Еще я участвовал в разных съемках, на телестудиях. Один раз стал практически «звездой». Известный телережиссер Окунев искал молодого человека, спортивного, с хорошей фигурой. Позвали меня. Помню, мы очень долго снимались, чуть не до двенадцати ночи, видеоклип с какой-то певицей. Там были лодка, берег, а песня была про свидание. Целоваться в кадре нельзя было. И у нас была смешная романтическая сцена. Для меня самым сложным оказалось ходить в кадре простым шагом, а не вышагивать, как в балете на сцене. После этого клипа меня узнавали, — его неоднократно показывали по телевизору, потому что пела эта певица неплохо. Помню, мы с ней оба были намазаны морилкой, а горячей воды в гримерке не было. И мы друг друга отмывали холодной — не пойдешь же домой, по городу, в морилке…
Что касается гастрольных поездок, конечно, здесь много о чем можно рассказать. Когда поехали в Египет, ходили на пирамиды. Не только днем, но и ночью, смотрели шоу с очень интересным светом, музыкальным сопровождением и аудиоэффектами — как будто лошади вдалеке скачут, разными шумами и звуками. Ходили на экскурсии, посетили, в том числе, захоронение лошадей фараонов. А Сергеев — он любил юмор — и говорит: «Да, тогда лошади жили шикарнее, чем мы». Как-то раз встречали Новый год в Египте. Мы складывались, покупали выпивку, садились за столики. Первые поездки не припомню, чтобы нам устраивали банкеты или фуршеты, мы организовывались сами. Однажды нам решили показать лучшую танцовщицу Египта по танцу живота. За ней ухаживал чуть ли не сам президент. Она действительно танцевала здорово. И тут Рудик — об этом нигде не пишут и в кино не говорят, но я очевидец — вышел танцевать вместе с ней и ее перетанцевал. Но он не мог остановится и, мне кажется, переборщил. Думаю, он почувствовал в себе женщину и хотел станцевать лучше, чем другая женщина. В какой-то момент стало не очень приятно смотреть. Похожее ощущение было, когда я смотрел концерт мужского балета Валерия Михайловского: первое отделение мне понравилось, а со второго — когда они встали на пальцы — я ушел. Люди смеялись, им нравилось, а мне было это не по душе. И вот так Рудик танцевал с ней и перетанцевал. Она в какой-то момент устала, а он еще был полон сил. Сначала мы аплодировали, а потом парни наши уже стали уходить. Это был 1959 год. Там, кстати, присутствовал Григорович.

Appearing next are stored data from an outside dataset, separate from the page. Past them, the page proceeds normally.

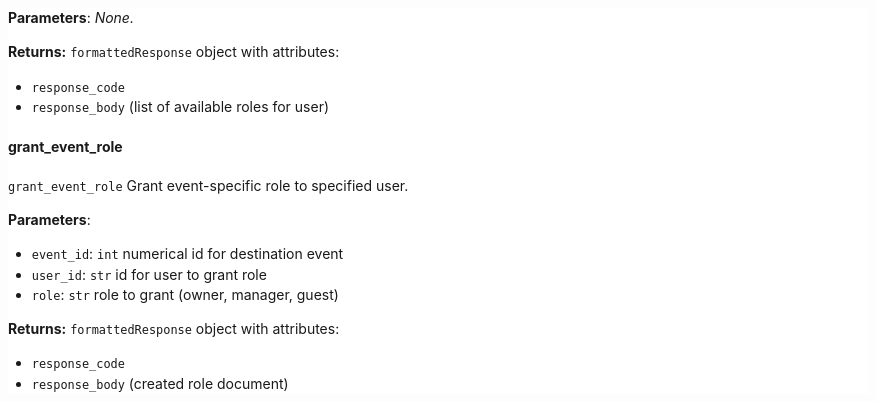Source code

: **Parameters**:
_None._

**Returns:**
`formattedResponse` object with attributes:
- `response_code`
- `response_body` (list of available roles for user)

#### grant_event_role

`grant_event_role` Grant event-specific role to specified user.

**Parameters**:
- `event_id`: `int` numerical id for destination event
- `user_id`: `str` id for user to grant role
- `role`: `str` role to grant (owner, manager, guest)

**Returns:**
`formattedResponse` object with attributes:
- `response_code`
- `response_body` (created role document)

Рудик был не слишком скромный. Хотел показать, что может станцевать все, что он лучший. В школе, помню, он все время жевал, хлеб грыз. У нас в столовой стоял поднос с хлебом, хлеб был бесплатный, и Рудик его постоянно ел. Интернатских кормили плохо. И у меня дома он пару раз был. Мама варила щи, кормила его, угощала.

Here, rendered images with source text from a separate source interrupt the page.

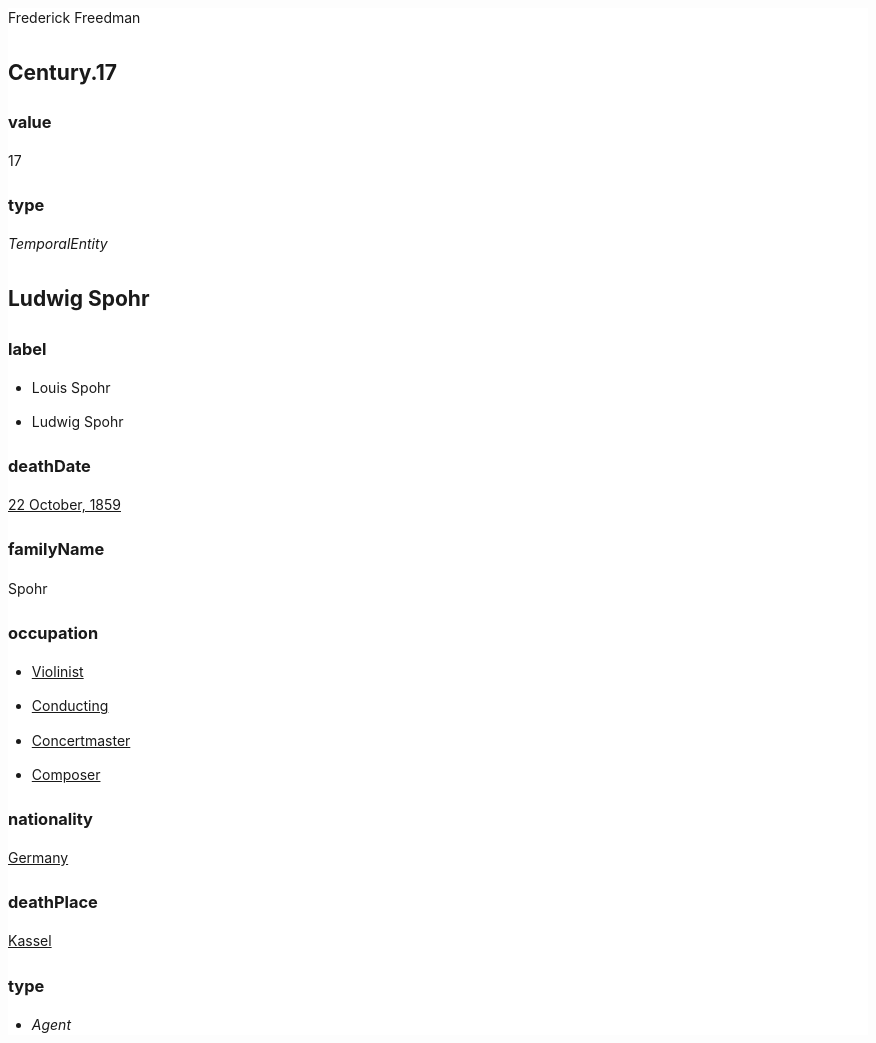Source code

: 
Frederick Freedman

## Century.17

### value


17

### type


*TemporalEntity*

## Ludwig Spohr

### label

 - Louis Spohr

 - Ludwig Spohr

### deathDate


[22 October, 1859](#22-October-1859)

### familyName


Spohr

### occupation

 - [Violinist](#Violinist)

 - [Conducting](#Conducting)

 - [Concertmaster](#Concertmaster)

 - [Composer](#Composer)

### nationality


[Germany](#Germany)

### deathPlace


[Kassel](#Kassel)

### type

 - *Agent*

По поводу Рудика — я очень переживал, что он остался. Я понимал, что мы потеряли потрясающего танцовщика. Он уже станцевал к тому моменту отдельные номера, и сделал это прекрасно. Я как-то шел в театре по коридору, заглянул в зал — Нуриев репетировал с Дудинской «Лауренсию», и тут же встретил Александра Ивановича Пушкина. Он мне: «Толенька, привет». Я сказал, что видел Рудика в «Лауренсии» и что это потрясающе. И первый раз я услышал от Пушкина: «Да он ведь талант». Хотя он никогда никого особо не хвалил. Мог сказать просто: «Молодец».